What manufacturers we still have left in this country are having a
hard time with innovation because they have lost the rest of the
manufacturing community. Turns out that innovators need other
innovators. They
were not finding any complementary capabilities they could draw on in
the industrial ecosystem as they tried to develop new components: no
outside funding, no connections with community colleges, no trade
associations, no research consortia.
It's
called internal integration. A designer could go down the street in
their hometown and talk to a manufacturer about the ease or
difficulty of producing a new product. But now, the shop down the
street is boarded up or torn down. To actually produce something
requires a social ecosystem in which ideas can flourish and be tested
with fairly low risk, at fairly frequent intervals, before they
develop into actual products. Some might claim that the innovative
process has gone high tech, and to some extent that is true, but it
has also become fragmented across firms and geographies.
What
we do not know, though, across different industries—and
particularly for emerging new high-tech domains—is whether the
separation of innovation from manufacturing will allow innovation to
continue full-bore at its original home, or whether separation comes
at the price of learning and creation of capabilities that might
produce future innovation at the original home base. Separating
innovation and manufacturing—in different companies, or in
different locations—might make it unlikely that a firm would gain
full advantage from implementing technological advances within
manufacturing.
And
of course, when jobs are lost, the experience of the worker is also
lost. This at a time when many workers have finally mastered their
trade and might have the ability to think beyond mere competency and
look at innovations. And the longer the worker is unemployed the
greater the probability the worker will become unemployable. Skills
unused diminish over time.
Outsourcing
and offshoring are not about improving flexibility and innovation,
but about what managers usually say it is about: lowering labor
costs. It’s actually a form of looting, just not the financial
kind. The reduction in manufacturing floor costs is partially offset
by an increase in managerial coordination, so it’s actually a
transfer from blue to white collar workers, particularly the very top
executives. And it increases risks of the enterprise. One glitch in
the supply chain can wipe out profits claimed from lowering labor
costs. And the longer-term effect is to hollow out the middle class
which once formed the core of the customer base.
Not
to worry, the Fed will continue to juice Wall Street and perpetuate
the asset-based economic growth model, which in turn gives the
Washington politicians a fig leaf to hide their dysfunction.
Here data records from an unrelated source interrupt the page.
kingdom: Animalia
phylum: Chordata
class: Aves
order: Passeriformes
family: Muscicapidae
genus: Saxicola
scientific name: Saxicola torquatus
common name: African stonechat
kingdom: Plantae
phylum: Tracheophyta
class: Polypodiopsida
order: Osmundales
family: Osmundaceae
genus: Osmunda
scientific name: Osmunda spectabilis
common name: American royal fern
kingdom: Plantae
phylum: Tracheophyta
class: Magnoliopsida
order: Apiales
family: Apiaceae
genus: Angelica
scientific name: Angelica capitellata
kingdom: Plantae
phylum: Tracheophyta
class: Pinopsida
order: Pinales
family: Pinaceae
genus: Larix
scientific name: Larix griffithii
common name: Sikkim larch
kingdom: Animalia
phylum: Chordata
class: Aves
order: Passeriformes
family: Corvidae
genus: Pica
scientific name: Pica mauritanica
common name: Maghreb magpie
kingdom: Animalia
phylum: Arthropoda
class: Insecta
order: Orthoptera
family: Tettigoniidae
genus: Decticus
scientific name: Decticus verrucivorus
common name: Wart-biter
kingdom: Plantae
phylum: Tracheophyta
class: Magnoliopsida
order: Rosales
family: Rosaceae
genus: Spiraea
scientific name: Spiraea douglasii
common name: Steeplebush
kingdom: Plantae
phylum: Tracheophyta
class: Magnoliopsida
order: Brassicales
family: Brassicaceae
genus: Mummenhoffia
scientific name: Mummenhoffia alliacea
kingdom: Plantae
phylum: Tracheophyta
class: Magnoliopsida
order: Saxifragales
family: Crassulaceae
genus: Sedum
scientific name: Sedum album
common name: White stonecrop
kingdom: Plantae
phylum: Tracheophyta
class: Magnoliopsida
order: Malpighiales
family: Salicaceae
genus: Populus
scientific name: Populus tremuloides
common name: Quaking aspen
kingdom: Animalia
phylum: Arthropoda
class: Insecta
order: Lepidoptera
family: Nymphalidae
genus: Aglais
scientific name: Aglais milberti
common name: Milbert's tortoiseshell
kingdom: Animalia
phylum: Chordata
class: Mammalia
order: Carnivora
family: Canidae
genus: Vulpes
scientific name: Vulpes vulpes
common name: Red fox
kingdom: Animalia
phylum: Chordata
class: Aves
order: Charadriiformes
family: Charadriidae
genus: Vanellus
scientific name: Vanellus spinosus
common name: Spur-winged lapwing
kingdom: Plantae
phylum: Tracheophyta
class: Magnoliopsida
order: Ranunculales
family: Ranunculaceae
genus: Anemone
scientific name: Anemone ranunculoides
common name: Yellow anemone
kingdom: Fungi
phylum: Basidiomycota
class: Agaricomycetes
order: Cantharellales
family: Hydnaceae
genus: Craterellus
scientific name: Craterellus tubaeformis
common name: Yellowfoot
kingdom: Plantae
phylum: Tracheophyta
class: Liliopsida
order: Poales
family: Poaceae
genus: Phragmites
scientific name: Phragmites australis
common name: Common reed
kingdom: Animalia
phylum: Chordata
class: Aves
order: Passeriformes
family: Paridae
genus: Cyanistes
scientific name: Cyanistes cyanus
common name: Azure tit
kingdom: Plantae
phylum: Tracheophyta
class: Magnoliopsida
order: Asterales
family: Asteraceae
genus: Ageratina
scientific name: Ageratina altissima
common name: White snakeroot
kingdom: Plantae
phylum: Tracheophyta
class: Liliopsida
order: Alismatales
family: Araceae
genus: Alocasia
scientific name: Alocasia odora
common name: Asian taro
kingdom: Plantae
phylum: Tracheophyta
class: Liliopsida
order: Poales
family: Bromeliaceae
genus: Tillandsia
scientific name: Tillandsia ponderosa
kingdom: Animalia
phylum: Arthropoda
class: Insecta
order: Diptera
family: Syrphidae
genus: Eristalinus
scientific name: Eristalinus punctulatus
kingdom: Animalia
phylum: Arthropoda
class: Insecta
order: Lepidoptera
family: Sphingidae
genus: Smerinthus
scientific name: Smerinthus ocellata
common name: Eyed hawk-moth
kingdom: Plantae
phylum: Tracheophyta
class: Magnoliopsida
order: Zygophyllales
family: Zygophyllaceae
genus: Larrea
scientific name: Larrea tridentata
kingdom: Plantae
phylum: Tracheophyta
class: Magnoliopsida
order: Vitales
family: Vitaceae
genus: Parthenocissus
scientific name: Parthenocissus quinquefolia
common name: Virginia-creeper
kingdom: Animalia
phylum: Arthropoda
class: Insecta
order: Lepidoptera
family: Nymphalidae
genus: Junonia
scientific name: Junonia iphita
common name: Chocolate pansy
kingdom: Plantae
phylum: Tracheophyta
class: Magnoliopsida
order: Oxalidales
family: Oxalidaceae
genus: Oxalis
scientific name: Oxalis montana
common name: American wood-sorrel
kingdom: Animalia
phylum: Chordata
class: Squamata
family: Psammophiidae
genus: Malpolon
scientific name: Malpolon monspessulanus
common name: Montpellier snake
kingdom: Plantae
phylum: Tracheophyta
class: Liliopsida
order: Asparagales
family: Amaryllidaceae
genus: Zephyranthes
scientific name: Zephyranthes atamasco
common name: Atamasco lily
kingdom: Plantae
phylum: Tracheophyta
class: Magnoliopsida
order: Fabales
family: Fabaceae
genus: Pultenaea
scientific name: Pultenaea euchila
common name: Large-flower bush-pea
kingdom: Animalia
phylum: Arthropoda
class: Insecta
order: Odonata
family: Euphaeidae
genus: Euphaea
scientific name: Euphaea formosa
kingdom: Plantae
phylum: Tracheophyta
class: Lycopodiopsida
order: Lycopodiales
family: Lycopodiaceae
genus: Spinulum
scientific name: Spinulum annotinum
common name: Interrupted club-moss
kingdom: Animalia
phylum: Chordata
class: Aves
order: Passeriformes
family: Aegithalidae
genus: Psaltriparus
Bernanke has stated he will use proper monetary policy until there is
a recovery per employment; therefore, we will get a recovery.
Perfectly logical. And I’ll keep flapping my arms until I begin to
fly; therefore, I will make myself fly at some point.
The
stock market is not a proxy for economic activity. Rather, it is a
proxy for leveraged speculation using cheap borrowed money. The low
volume and extreme volatility suggest a very dangerous top. Those now
getting up the courage to plunge in will most likely be buying from
those now hoping to get out before the next crash.
None
of this means the crash will not be delayed for a year or two, or
even longer. Nobody has any idea what will happen next. The real
things we know about the economy is that taxpayers got stuck with
Wall Street's gambling debt, and the employment shortfall, and the
rents being extracted by the financial sector. And so far, we have
done next to nothing to change the system.